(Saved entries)
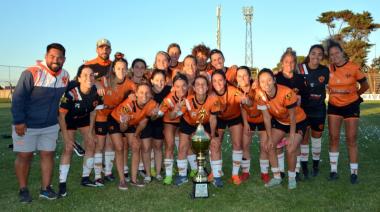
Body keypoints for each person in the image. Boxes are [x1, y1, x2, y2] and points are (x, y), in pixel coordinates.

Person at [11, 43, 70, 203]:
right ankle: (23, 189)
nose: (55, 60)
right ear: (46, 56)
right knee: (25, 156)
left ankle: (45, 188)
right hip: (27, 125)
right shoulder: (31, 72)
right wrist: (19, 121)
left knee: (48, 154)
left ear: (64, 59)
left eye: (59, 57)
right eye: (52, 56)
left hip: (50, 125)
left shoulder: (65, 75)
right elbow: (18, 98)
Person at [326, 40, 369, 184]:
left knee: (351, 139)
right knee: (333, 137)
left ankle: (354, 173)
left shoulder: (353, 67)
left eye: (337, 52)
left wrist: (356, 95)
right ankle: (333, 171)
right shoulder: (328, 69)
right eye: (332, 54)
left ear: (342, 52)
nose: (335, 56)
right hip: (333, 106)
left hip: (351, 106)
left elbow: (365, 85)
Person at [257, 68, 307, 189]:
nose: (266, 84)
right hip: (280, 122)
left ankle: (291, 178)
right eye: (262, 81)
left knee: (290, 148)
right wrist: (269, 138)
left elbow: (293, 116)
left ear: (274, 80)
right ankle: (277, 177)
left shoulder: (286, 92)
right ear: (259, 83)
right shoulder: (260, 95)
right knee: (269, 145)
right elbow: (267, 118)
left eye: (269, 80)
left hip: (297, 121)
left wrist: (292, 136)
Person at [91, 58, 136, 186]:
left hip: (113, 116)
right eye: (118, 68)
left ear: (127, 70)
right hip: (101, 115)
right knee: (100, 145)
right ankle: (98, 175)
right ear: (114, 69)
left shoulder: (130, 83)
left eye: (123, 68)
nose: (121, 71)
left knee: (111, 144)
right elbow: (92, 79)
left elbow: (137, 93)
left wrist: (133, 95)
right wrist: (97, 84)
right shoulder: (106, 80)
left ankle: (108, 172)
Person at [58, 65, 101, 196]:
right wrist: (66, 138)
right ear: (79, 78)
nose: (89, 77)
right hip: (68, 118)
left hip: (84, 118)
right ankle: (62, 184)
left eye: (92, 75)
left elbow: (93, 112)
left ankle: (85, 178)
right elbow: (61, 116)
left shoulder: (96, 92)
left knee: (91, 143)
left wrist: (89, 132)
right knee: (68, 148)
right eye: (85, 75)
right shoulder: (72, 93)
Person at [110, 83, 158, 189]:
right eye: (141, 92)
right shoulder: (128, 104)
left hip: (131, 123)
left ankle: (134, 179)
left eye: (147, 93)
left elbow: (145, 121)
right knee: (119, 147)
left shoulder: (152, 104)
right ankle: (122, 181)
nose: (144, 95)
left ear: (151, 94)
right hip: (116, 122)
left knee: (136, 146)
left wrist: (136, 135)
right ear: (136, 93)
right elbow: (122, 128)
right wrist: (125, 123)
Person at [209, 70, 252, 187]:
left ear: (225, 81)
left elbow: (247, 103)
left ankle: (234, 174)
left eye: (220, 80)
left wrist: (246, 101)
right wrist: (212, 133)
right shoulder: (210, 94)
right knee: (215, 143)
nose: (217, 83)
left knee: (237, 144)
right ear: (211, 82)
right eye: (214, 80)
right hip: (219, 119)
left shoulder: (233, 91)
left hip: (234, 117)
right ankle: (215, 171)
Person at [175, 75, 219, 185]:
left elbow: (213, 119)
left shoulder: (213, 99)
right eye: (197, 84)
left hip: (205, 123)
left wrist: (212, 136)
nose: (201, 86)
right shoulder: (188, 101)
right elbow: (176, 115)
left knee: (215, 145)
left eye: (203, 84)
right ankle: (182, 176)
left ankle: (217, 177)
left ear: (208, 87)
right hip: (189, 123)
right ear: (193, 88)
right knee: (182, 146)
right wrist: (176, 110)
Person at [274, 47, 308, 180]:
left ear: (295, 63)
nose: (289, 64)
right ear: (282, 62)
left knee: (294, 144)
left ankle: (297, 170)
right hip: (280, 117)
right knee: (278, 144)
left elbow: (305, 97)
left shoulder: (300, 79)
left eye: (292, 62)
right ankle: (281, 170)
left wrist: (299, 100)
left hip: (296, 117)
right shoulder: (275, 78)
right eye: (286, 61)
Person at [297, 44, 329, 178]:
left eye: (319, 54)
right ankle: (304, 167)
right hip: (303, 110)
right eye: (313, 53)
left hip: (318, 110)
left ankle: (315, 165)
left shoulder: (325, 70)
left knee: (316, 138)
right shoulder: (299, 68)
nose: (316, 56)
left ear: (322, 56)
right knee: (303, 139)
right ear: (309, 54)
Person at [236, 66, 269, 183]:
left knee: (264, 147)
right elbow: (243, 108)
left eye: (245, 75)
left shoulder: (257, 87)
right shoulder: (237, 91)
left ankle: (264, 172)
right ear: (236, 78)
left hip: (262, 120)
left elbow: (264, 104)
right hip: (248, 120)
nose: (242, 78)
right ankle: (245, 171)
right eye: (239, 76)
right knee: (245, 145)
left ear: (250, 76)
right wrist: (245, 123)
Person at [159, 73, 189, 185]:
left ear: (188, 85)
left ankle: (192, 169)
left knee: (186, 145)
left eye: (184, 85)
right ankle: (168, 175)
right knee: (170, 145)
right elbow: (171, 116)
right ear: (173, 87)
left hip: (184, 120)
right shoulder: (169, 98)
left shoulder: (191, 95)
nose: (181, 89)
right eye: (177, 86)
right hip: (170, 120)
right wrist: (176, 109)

# WORK REQUEST
Look above for the line with "left knee: (136, 146)" and the line with "right wrist: (176, 110)", and reproduce exactly those two lines plus every line between, nothing more.

# RESPONSE
left knee: (136, 146)
left wrist: (136, 135)
right ear: (136, 93)
right elbow: (122, 128)
right wrist: (125, 123)
Person at [209, 70, 252, 187]:
left ear: (225, 81)
left elbow: (247, 103)
left ankle: (234, 174)
left eye: (220, 80)
left wrist: (246, 101)
right wrist: (212, 133)
right shoulder: (210, 94)
right knee: (215, 143)
nose: (217, 83)
left knee: (237, 144)
right ear: (211, 82)
right eye: (214, 80)
right hip: (219, 119)
left shoulder: (233, 91)
left hip: (234, 117)
right ankle: (215, 171)
Person at [175, 75, 219, 185]:
left elbow: (213, 119)
left shoulder: (213, 99)
right eye: (197, 84)
left hip: (205, 123)
left wrist: (212, 136)
nose: (201, 86)
right shoulder: (188, 101)
right elbow: (176, 115)
left knee: (215, 145)
left eye: (203, 84)
right ankle: (182, 176)
left ankle: (217, 177)
left ear: (208, 87)
right hip: (189, 123)
right ear: (193, 88)
right knee: (182, 146)
right wrist: (176, 110)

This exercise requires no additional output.